====== INPUT MATERIAL ======
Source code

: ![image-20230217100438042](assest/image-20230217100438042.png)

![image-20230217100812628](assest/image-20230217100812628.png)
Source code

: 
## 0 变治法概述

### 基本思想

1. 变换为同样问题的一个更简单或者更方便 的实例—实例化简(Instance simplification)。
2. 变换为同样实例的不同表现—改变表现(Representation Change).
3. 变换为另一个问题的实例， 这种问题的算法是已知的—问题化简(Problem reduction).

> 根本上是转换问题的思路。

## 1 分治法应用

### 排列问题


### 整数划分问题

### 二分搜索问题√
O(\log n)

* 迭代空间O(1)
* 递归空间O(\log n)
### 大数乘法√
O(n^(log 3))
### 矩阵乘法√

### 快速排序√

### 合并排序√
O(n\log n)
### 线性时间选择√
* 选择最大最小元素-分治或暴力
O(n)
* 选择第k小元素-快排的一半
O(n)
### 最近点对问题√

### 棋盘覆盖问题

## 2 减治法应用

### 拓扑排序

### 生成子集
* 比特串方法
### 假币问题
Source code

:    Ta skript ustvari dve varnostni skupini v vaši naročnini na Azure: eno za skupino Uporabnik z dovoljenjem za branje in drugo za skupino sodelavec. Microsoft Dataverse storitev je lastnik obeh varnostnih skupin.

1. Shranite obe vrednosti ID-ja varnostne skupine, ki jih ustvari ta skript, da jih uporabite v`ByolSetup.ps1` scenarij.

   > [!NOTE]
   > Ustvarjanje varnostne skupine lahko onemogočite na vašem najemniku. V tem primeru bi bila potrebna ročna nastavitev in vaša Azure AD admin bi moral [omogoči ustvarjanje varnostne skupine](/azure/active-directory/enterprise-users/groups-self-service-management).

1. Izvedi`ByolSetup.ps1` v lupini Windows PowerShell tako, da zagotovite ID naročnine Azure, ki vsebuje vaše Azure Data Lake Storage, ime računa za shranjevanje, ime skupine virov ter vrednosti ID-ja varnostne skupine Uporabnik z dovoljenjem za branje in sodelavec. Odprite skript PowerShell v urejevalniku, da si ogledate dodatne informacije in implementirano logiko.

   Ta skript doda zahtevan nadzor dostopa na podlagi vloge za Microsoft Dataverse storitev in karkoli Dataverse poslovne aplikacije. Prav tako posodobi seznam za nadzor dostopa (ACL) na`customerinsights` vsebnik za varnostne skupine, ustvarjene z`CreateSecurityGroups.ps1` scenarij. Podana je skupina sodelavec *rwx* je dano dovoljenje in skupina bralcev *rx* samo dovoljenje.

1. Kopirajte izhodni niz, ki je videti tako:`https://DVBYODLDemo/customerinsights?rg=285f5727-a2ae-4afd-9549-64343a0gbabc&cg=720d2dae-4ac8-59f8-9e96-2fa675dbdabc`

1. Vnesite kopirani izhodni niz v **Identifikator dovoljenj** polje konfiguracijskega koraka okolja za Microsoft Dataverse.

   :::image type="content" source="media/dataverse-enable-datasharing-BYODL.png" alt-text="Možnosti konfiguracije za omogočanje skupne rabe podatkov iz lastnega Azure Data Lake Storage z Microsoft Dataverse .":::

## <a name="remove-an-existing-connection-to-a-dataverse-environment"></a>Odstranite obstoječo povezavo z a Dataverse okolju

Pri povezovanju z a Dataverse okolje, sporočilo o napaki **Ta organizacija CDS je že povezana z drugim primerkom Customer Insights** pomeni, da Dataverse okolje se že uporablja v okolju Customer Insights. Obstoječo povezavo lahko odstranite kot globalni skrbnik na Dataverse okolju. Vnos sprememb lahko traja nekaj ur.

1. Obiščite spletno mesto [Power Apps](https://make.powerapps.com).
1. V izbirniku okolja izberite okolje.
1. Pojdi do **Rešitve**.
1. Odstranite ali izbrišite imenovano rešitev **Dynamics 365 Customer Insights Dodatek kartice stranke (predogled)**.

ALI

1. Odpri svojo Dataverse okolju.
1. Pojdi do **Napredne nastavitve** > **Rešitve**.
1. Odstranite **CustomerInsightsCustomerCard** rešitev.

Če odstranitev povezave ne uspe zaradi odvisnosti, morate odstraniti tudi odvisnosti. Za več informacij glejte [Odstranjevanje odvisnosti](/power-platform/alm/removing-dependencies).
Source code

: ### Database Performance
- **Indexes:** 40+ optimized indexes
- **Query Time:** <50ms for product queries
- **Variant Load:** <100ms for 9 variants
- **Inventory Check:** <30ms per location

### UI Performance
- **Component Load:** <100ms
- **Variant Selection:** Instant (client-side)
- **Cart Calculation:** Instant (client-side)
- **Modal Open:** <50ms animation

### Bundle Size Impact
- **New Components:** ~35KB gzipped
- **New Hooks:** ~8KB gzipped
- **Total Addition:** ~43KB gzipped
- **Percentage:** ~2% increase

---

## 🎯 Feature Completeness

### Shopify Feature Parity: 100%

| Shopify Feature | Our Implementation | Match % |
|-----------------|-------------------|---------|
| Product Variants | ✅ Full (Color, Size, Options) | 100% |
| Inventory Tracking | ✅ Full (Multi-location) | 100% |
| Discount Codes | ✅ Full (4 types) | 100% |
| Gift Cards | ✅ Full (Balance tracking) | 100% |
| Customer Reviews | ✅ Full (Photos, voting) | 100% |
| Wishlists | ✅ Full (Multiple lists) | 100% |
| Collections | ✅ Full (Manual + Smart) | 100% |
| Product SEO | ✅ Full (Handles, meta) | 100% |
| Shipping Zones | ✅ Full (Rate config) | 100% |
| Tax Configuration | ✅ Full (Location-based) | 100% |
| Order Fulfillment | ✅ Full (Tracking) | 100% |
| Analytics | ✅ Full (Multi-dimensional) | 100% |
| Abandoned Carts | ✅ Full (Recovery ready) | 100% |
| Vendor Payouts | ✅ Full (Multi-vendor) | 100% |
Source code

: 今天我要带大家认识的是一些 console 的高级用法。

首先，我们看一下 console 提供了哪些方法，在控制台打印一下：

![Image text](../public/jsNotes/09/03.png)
======
## WHAT THE TASK ASKS
An exact copy of the listing above is all the answer should hold.

## TASK RESPONSE
Source code

: ![image-20230217100438042](assest/image-20230217100438042.png)

![image-20230217100812628](assest/image-20230217100812628.png)
Source code

: 
## 0 变治法概述

### 基本思想

1. 变换为同样问题的一个更简单或者更方便 的实例—实例化简(Instance simplification)。
2. 变换为同样实例的不同表现—改变表现(Representation Change).
3. 变换为另一个问题的实例， 这种问题的算法是已知的—问题化简(Problem reduction).

> 根本上是转换问题的思路。

## 1 分治法应用

### 排列问题


### 整数划分问题

### 二分搜索问题√
O(\log n)

* 迭代空间O(1)
* 递归空间O(\log n)
### 大数乘法√
O(n^(log 3))
### 矩阵乘法√

### 快速排序√

### 合并排序√
O(n\log n)
### 线性时间选择√
* 选择最大最小元素-分治或暴力
O(n)
* 选择第k小元素-快排的一半
O(n)
### 最近点对问题√

### 棋盘覆盖问题

## 2 减治法应用

### 拓扑排序

### 生成子集
* 比特串方法
### 假币问题
Source code

:    Ta skript ustvari dve varnostni skupini v vaši naročnini na Azure: eno za skupino Uporabnik z dovoljenjem za branje in drugo za skupino sodelavec. Microsoft Dataverse storitev je lastnik obeh varnostnih skupin.

1. Shranite obe vrednosti ID-ja varnostne skupine, ki jih ustvari ta skript, da jih uporabite v`ByolSetup.ps1` scenarij.

   > [!NOTE]
   > Ustvarjanje varnostne skupine lahko onemogočite na vašem najemniku. V tem primeru bi bila potrebna ročna nastavitev in vaša Azure AD admin bi moral [omogoči ustvarjanje varnostne skupine](/azure/active-directory/enterprise-users/groups-self-service-management).

1. Izvedi`ByolSetup.ps1` v lupini Windows PowerShell tako, da zagotovite ID naročnine Azure, ki vsebuje vaše Azure Data Lake Storage, ime računa za shranjevanje, ime skupine virov ter vrednosti ID-ja varnostne skupine Uporabnik z dovoljenjem za branje in sodelavec. Odprite skript PowerShell v urejevalniku, da si ogledate dodatne informacije in implementirano logiko.

   Ta skript doda zahtevan nadzor dostopa na podlagi vloge za Microsoft Dataverse storitev in karkoli Dataverse poslovne aplikacije. Prav tako posodobi seznam za nadzor dostopa (ACL) na`customerinsights` vsebnik za varnostne skupine, ustvarjene z`CreateSecurityGroups.ps1` scenarij. Podana je skupina sodelavec *rwx* je dano dovoljenje in skupina bralcev *rx* samo dovoljenje.

1. Kopirajte izhodni niz, ki je videti tako:`https://DVBYODLDemo/customerinsights?rg=285f5727-a2ae-4afd-9549-64343a0gbabc&cg=720d2dae-4ac8-59f8-9e96-2fa675dbdabc`

1. Vnesite kopirani izhodni niz v **Identifikator dovoljenj** polje konfiguracijskega koraka okolja za Microsoft Dataverse.

   :::image type="content" source="media/dataverse-enable-datasharing-BYODL.png" alt-text="Možnosti konfiguracije za omogočanje skupne rabe podatkov iz lastnega Azure Data Lake Storage z Microsoft Dataverse .":::

## <a name="remove-an-existing-connection-to-a-dataverse-environment"></a>Odstranite obstoječo povezavo z a Dataverse okolju

Pri povezovanju z a Dataverse okolje, sporočilo o napaki **Ta organizacija CDS je že povezana z drugim primerkom Customer Insights** pomeni, da Dataverse okolje se že uporablja v okolju Customer Insights. Obstoječo povezavo lahko odstranite kot globalni skrbnik na Dataverse okolju. Vnos sprememb lahko traja nekaj ur.

1. Obiščite spletno mesto [Power Apps](https://make.powerapps.com).
1. V izbirniku okolja izberite okolje.
1. Pojdi do **Rešitve**.
1. Odstranite ali izbrišite imenovano rešitev **Dynamics 365 Customer Insights Dodatek kartice stranke (predogled)**.

ALI

1. Odpri svojo Dataverse okolju.
1. Pojdi do **Napredne nastavitve** > **Rešitve**.
1. Odstranite **CustomerInsightsCustomerCard** rešitev.

Če odstranitev povezave ne uspe zaradi odvisnosti, morate odstraniti tudi odvisnosti. Za več informacij glejte [Odstranjevanje odvisnosti](/power-platform/alm/removing-dependencies).
Source code

: ### Database Performance
- **Indexes:** 40+ optimized indexes
- **Query Time:** <50ms for product queries
- **Variant Load:** <100ms for 9 variants
- **Inventory Check:** <30ms per location

### UI Performance
- **Component Load:** <100ms
- **Variant Selection:** Instant (client-side)
- **Cart Calculation:** Instant (client-side)
- **Modal Open:** <50ms animation

### Bundle Size Impact
- **New Components:** ~35KB gzipped
- **New Hooks:** ~8KB gzipped
- **Total Addition:** ~43KB gzipped
- **Percentage:** ~2% increase

---

## 🎯 Feature Completeness

### Shopify Feature Parity: 100%

| Shopify Feature | Our Implementation | Match % |
|-----------------|-------------------|---------|
| Product Variants | ✅ Full (Color, Size, Options) | 100% |
| Inventory Tracking | ✅ Full (Multi-location) | 100% |
| Discount Codes | ✅ Full (4 types) | 100% |
| Gift Cards | ✅ Full (Balance tracking) | 100% |
| Customer Reviews | ✅ Full (Photos, voting) | 100% |
| Wishlists | ✅ Full (Multiple lists) | 100% |
| Collections | ✅ Full (Manual + Smart) | 100% |
| Product SEO | ✅ Full (Handles, meta) | 100% |
| Shipping Zones | ✅ Full (Rate config) | 100% |
| Tax Configuration | ✅ Full (Location-based) | 100% |
| Order Fulfillment | ✅ Full (Tracking) | 100% |
| Analytics | ✅ Full (Multi-dimensional) | 100% |
| Abandoned Carts | ✅ Full (Recovery ready) | 100% |
| Vendor Payouts | ✅ Full (Multi-vendor) | 100% |
Source code

: 今天我要带大家认识的是一些 console 的高级用法。

首先，我们看一下 console 提供了哪些方法，在控制台打印一下：

![Image text](../public/jsNotes/09/03.png)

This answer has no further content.